Determine how many lines of the data include the word "space", and write only that number.

Recorded data:
++++++++++++++++++++
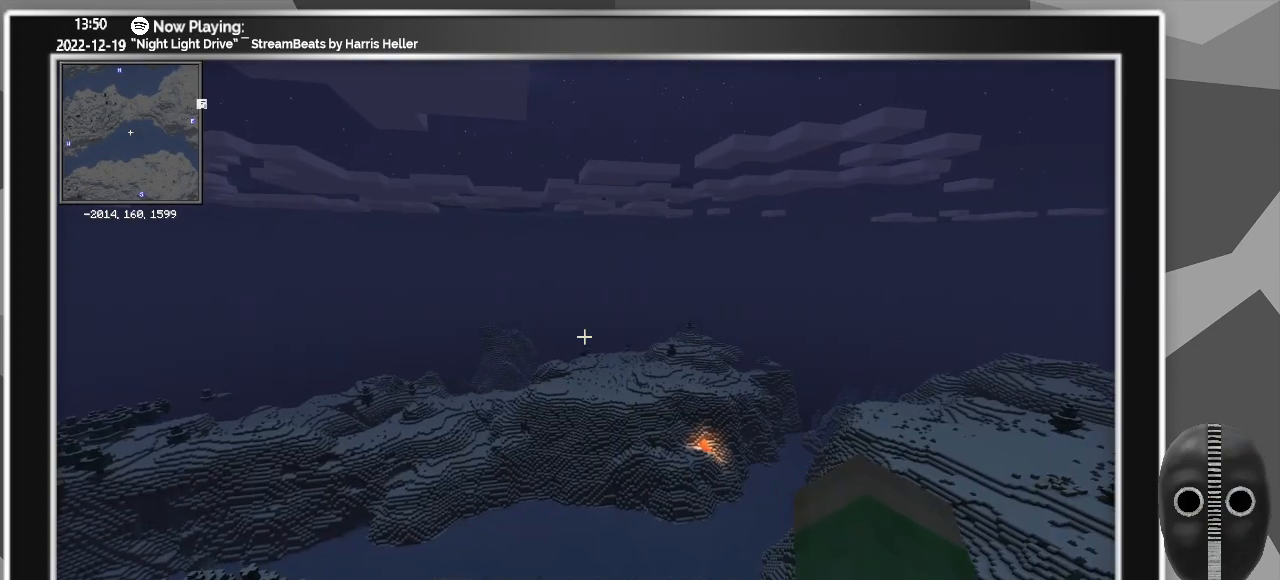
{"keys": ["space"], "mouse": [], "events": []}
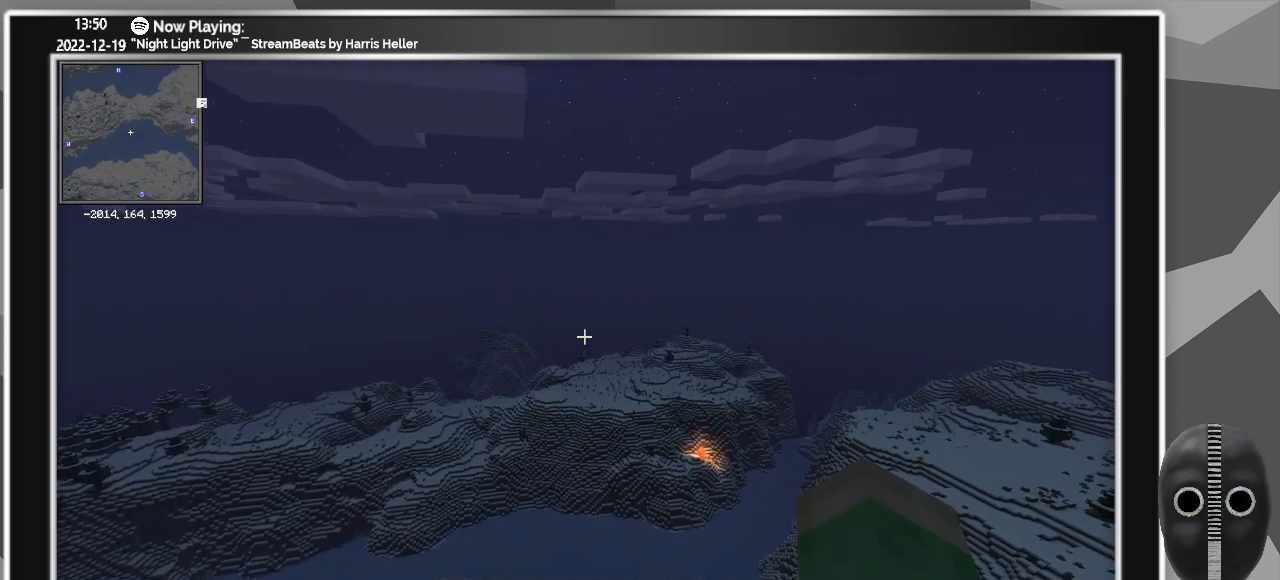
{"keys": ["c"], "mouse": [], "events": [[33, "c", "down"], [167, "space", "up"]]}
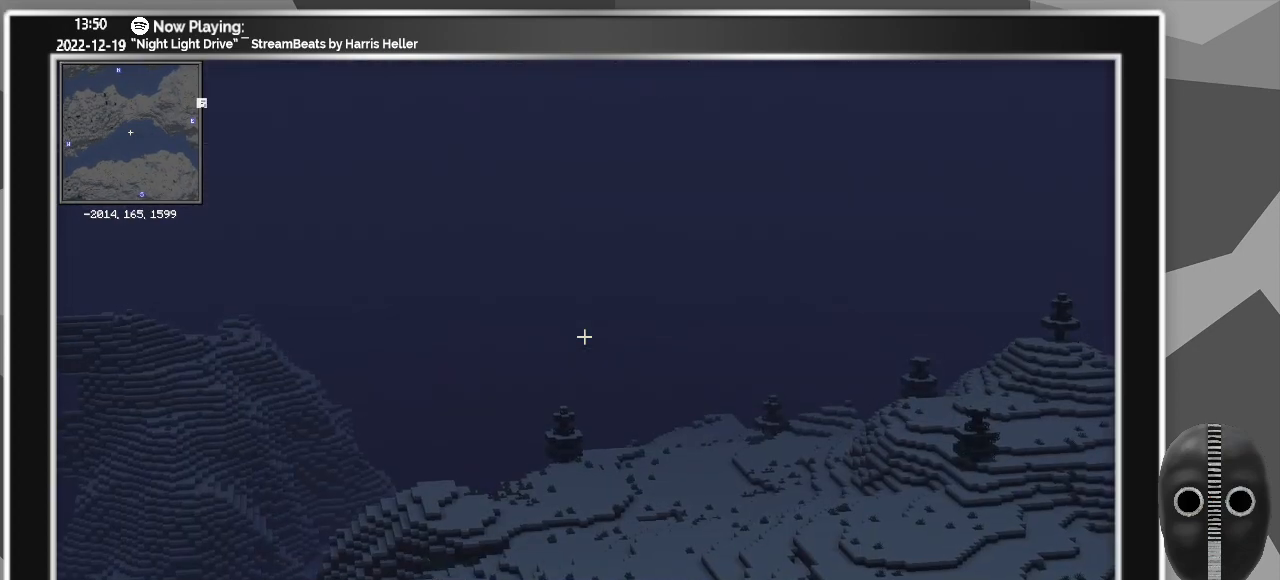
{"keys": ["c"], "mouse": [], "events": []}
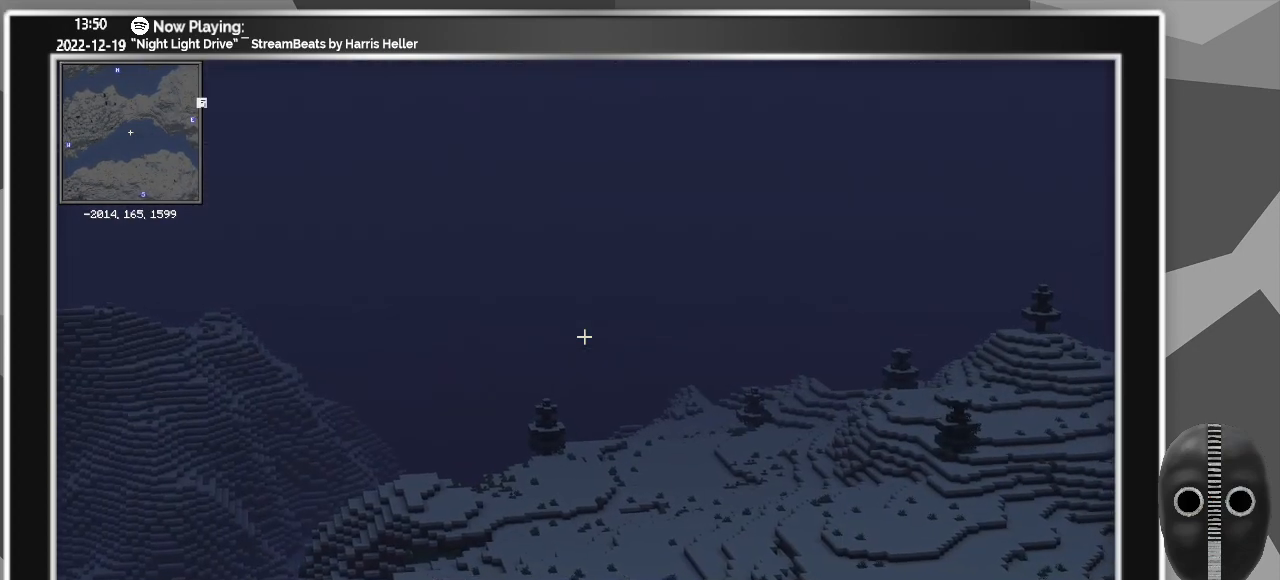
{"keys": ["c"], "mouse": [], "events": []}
++++++++++++++++++++
Finished task:
2